The Airlander 10 airship has been damaged in a landing accident

The Airlander 10 airship made its first flight on 17 August. It took off from Cardington in Bedfordshire at 19.45 and returned to land after a nineteen-minute flight – shorter than planned because of a late start and the need to return before dark. A week later it was damaged in a landing accident.

Once airborne, Chief Test Pilot Dave Burns and colleague Simon Davies kept the aircraft within a five nautical mile radius of the airfield, climbing to 500ft and reaching a maximum speed of 35kt.

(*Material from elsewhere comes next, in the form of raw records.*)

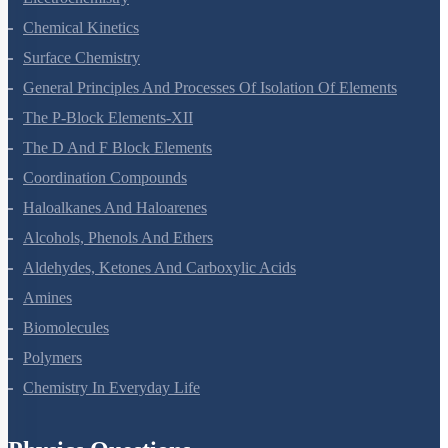
Electrochemistry
Chemical Kinetics
Surface Chemistry
General Principles And Processes Of Isolation Of Elements
The P-Block Elements-XII
The D And F Block Elements
Coordination Compounds
Haloalkanes And Haloarenes
Alcohols, Phenols And Ethers
Aldehydes, Ketones And Carboxylic Acids
Amines
Biomolecules
Polymers
Chemistry In Everyday Life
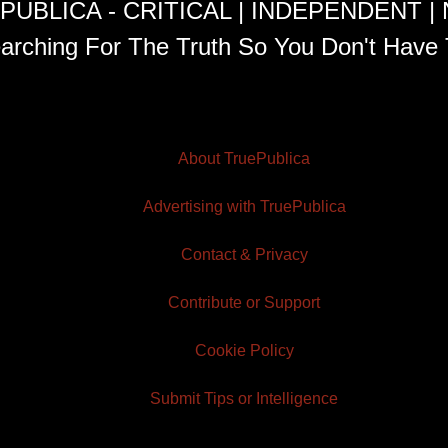
PUBLICA - CRITICAL | INDEPENDENT |
arching For The Truth So You Don't Have 
About TruePublica
Advertising with TruePublica
Contact & Privacy
Contribute or Support
Cookie Policy
Submit Tips or Intelligence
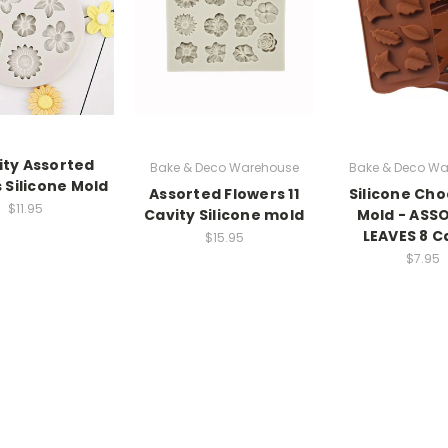
ity Assorted
Bake & Deco Warehouse
Bake & Deco Wa
 Silicone Mold
Assorted Flowers 11
Silicone Cho
$11.95
Cavity Silicone mold
Mold - ASS
LEAVES 8 C
$15.95
$7.95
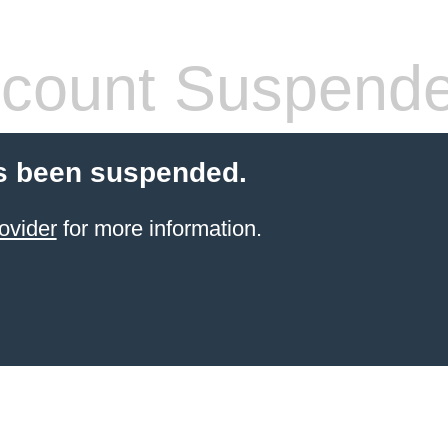
count Suspend
s been suspended.
ovider
for more information.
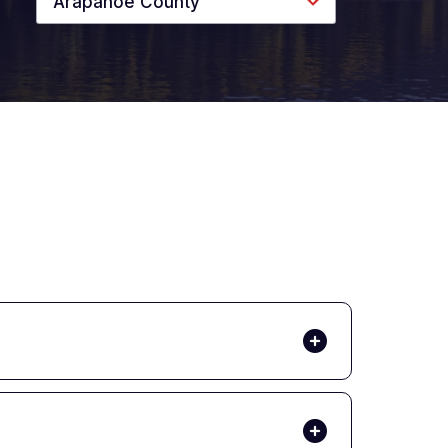
Arapahoe County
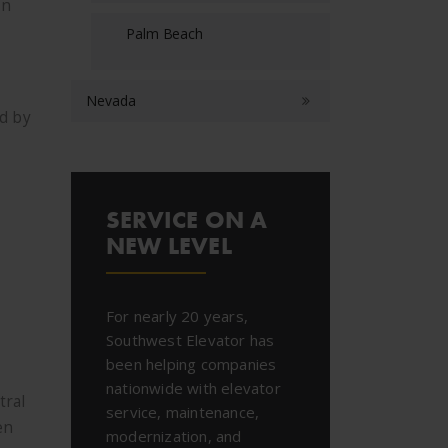
en
Palm Beach
Nevada
ed by
SERVICE ON A
NEW LEVEL
For nearly 20 years,
Southwest Elevator has
been helping companies
nationwide with elevator
tral
service, maintenance,
en
modernization, and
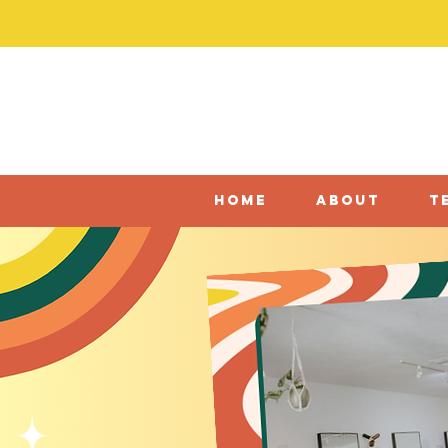
home
about
t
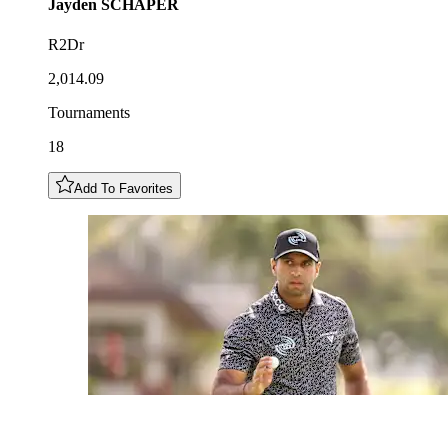
Jayden
SCHAPER
R2Dr
2,014.09
Tournaments
18
Add To Favorites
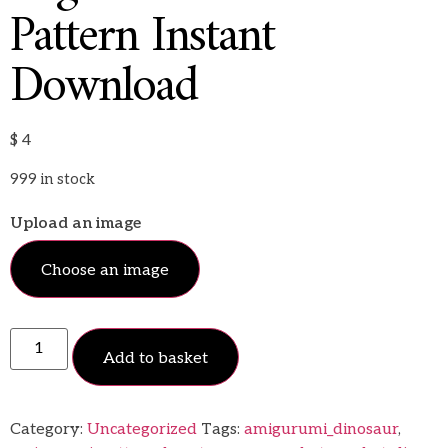
Pattern Instant
Download
$
4
999 in stock
Upload an image
Choose an image
Add to basket
Category:
Uncategorized
Tags:
amigurumi_dinosaur
,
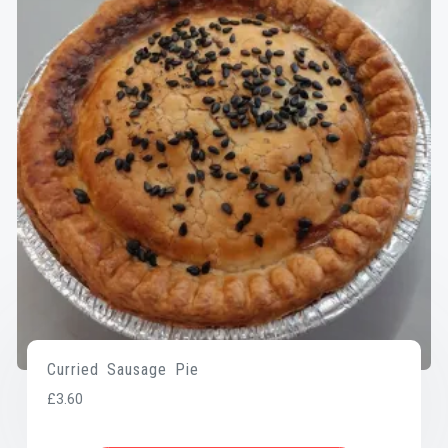
Curried Sausage Pie
£
3.60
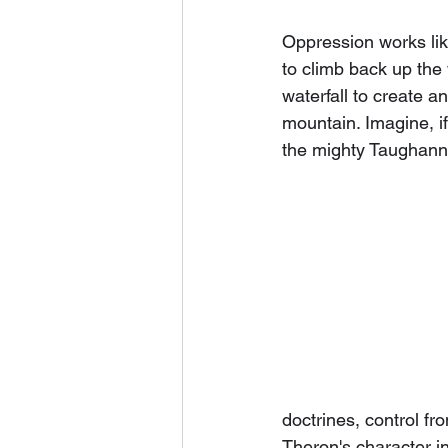
Oppression works like
to climb back up the 
waterfall to create a
mountain. Imagine, i
the mighty Taughann
doctrines, control fr
Theron's character in 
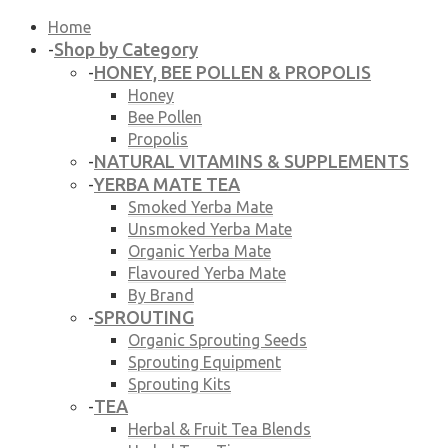
Home
Shop by Category
-
HONEY, BEE POLLEN & PROPOLIS
-
Honey
Bee Pollen
Propolis
NATURAL VITAMINS & SUPPLEMENTS
-
YERBA MATE TEA
-
Smoked Yerba Mate
Unsmoked Yerba Mate
Organic Yerba Mate
Flavoured Yerba Mate
By Brand
SPROUTING
-
Organic Sprouting Seeds
Sprouting Equipment
Sprouting Kits
TEA
-
Herbal & Fruit Tea Blends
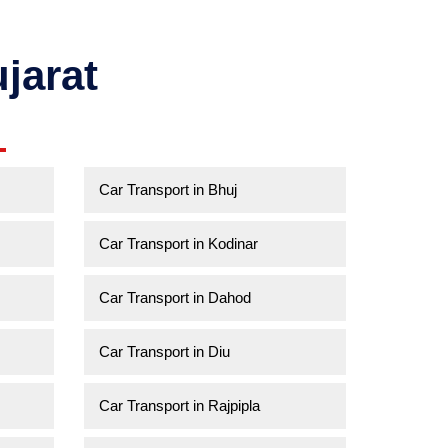
jarat
Car Transport in Bhuj
Car Transport in Kodinar
Car Transport in Dahod
Car Transport in Diu
Car Transport in Rajpipla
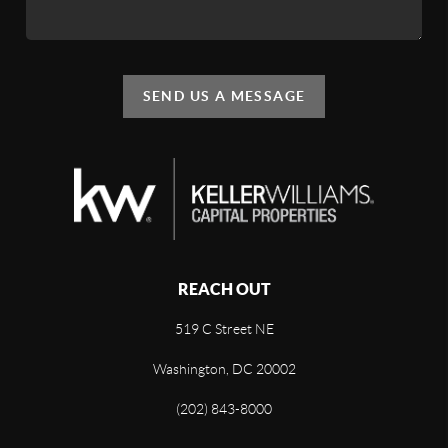
SEND US A MESSAGE
REACH OUT
519 C Street NE
Washington, DC 20002
(202) 843-8000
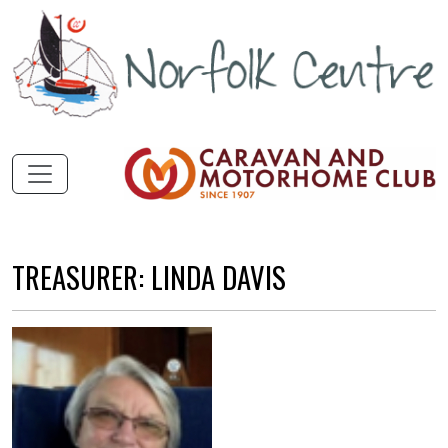
TREASURER: LINDA DAVIS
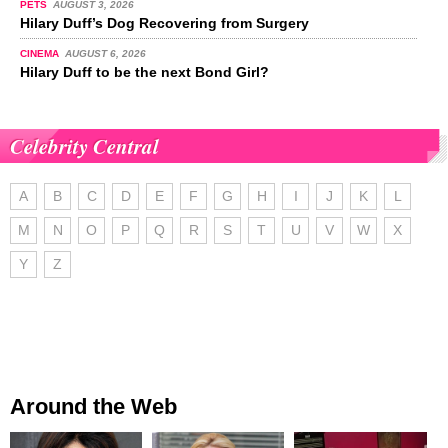
PETS
AUGUST 3, 2026
Hilary Duff’s Dog Recovering from Surgery
CINEMA
AUGUST 6, 2026
Hilary Duff to be the next Bond Girl?
Celebrity Central
A
B
C
D
E
F
G
H
I
J
K
L
M
N
O
P
Q
R
S
T
U
V
W
X
Y
Z
Around the Web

The flight marked the start of the Airlander 10’s flight test programme, after which it is due to begin a series of demonstrations to prospective customers.

The Airlander is expected to be a showcase of UK innovation,’ says Airlander developer Hybrid Air Vehicles Ltd. ‘The next step is to ensure the government runs a trial in order to demonstrate the potential of this amazing aircraft to the world… This will help ensure the £6m of government grants received thus far lead to orders.’ The company is also looking to raise equity from individuals and institutional investors to fund some aspects of the flight test programme.

Sadly, the giant airship suffered a landing accident on its second flight — seven days after the first — when it pitched down on approach to Cardington and struck the ground hard, causing substantial damage to the underslung cabin and cockpit. Happily, no crew injuries were reported.